Spicy Shrimp Tacos with Avocado Moyo de Ayo (creamy avocado garlic sauce)
Happy Cinco de Mayo – these Spicy Shrimp Tacos are a perfect way to celebrate. Spicy Shrimp cooked with a roasted garlic olive oil makes for one delicious dish. But wait- top it off with Avocado Moyo de Ajo, a creamy avocado garlic sauce and you’ll soon be going back for seconds.
The base for both the shrimp and avocado sauce is a roasted garlic oil. It’s easy to make and one you’ll want to keep on hand to flavor all kinds of food. To make it you simply cover crushed garlic cloves with olive oil and roast for about 30 minutes.
Use this amazing Garlic Oil to cook your shrimp and add it to fresh avocado to make the Avocado Moyo de Ajo – grab and bag of chips because this is really good!
Put it all together and you’ve got a delicious dish that will turn any day into a celebration!
Spicy Shrimp Tacos with Avocado Moyo de Ajo
Ingredients
1 lb. medium shrimp, peeled and deveined
3 Tbsp. garlic oil (see recipe below)
1 teaspoon chipotle chili powder (more/less to taste)
8 (4-inch) corn tortillas, warmed
Avocado mojo de ajo (see recipe below)
chopped onion for serving (optional)
chopped cilantro for serving (optional)
4 lime wedges
Garlic Oil*
1 head of garlic, peeled
1 cup olive oil
Avocado Moyo de Ajo
1 ripe, medium avocado
½ lemon, juiced
¼ cup parsley or cilantro
1/4 cup garlic oil
salt and pepper to taste
Directions
To make the Garlic Oil: Preheat oven to 350 degrees F. Take a meat mallet or the flat side of a knife and smash garlic lightly. Place garlic cloves in a small oven-proof dish and cover with olive oil.Roast for 30 minutes, until garlic cloves are golden brown; cool.

════════

Instruction A: Using the shrimp taco text, explain why the roasted garlic oil matters to both the shrimp and the avocado sauce.
Instruction B: Based on the shrimp taco text, do these statements agree with it? (i) The garlic for the oil roasts for about 30 minutes. (ii) Chopped onion is a required ingredient. (iii) The oven is preheated to 400 degrees F.
Instruction C: Update the shrimp taco text by writing everything from "Spicy Shrimp Tacos with Avocado Moyo de Ayo" down to "is really good!" again, with "olive oil" changed to "avocado oil".

════════

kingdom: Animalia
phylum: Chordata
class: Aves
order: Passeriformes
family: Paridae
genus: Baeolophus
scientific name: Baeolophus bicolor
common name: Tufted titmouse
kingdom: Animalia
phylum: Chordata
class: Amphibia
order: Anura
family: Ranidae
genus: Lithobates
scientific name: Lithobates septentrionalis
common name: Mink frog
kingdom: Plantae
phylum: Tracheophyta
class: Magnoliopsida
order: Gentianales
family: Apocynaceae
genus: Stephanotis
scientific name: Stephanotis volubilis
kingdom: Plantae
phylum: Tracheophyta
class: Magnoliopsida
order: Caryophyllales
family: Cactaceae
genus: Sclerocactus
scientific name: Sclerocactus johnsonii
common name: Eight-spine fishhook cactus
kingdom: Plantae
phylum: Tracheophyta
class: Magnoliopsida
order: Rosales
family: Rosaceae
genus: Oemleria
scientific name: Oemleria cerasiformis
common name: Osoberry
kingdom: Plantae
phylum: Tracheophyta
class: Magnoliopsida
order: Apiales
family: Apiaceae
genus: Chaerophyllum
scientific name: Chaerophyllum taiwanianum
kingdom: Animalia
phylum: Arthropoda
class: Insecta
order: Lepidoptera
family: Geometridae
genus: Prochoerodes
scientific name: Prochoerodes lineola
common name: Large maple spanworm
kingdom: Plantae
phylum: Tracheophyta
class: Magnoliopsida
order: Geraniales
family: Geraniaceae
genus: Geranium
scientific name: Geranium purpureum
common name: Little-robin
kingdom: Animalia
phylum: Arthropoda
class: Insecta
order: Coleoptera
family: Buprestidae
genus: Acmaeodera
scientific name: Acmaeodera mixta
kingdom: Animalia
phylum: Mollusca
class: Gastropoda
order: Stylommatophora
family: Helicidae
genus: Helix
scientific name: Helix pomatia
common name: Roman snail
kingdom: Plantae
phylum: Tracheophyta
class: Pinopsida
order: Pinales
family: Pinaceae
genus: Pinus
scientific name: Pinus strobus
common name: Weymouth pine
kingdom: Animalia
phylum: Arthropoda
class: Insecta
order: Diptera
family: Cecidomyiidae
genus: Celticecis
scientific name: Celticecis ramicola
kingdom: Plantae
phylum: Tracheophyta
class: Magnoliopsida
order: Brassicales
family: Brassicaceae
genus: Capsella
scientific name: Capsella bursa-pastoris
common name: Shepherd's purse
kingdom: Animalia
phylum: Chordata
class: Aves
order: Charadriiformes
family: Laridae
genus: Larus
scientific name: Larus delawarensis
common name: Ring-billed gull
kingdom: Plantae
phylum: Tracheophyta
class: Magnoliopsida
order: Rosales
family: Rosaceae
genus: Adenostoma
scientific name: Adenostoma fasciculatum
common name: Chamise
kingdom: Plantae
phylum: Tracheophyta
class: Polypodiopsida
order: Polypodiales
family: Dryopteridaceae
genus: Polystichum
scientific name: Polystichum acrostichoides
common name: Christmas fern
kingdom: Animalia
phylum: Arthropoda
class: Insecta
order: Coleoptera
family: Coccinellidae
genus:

════════

Full answer A: The text calls roasted garlic oil the base for both the shrimp and the avocado sauce. It is used to cook the shrimp and is added to fresh avocado to make the Avocado Moyo de Ajo.

Full answer B:
(i) Yes: "roast for about 30 minutes"
(ii) No: "chopped onion for serving (optional)"
(iii) No: "Preheat oven to 350 degrees F."

Full answer C:
Spicy Shrimp Tacos with Avocado Moyo de Ayo (creamy avocado garlic sauce)
Happy Cinco de Mayo – these Spicy Shrimp Tacos are a perfect way to celebrate. Spicy Shrimp cooked with a roasted garlic avocado oil makes for one delicious dish. But wait- top it off with Avocado Moyo de Ajo, a creamy avocado garlic sauce and you’ll soon be going back for seconds.
The base for both the shrimp and avocado sauce is a roasted garlic oil. It’s easy to make and one you’ll want to keep on hand to flavor all kinds of food. To make it you simply cover crushed garlic cloves with avocado oil and roast for about 30 minutes.
Use this amazing Garlic Oil to cook your shrimp and add it to fresh avocado to make the Avocado Moyo de Ajo – grab and bag of chips because this is really good!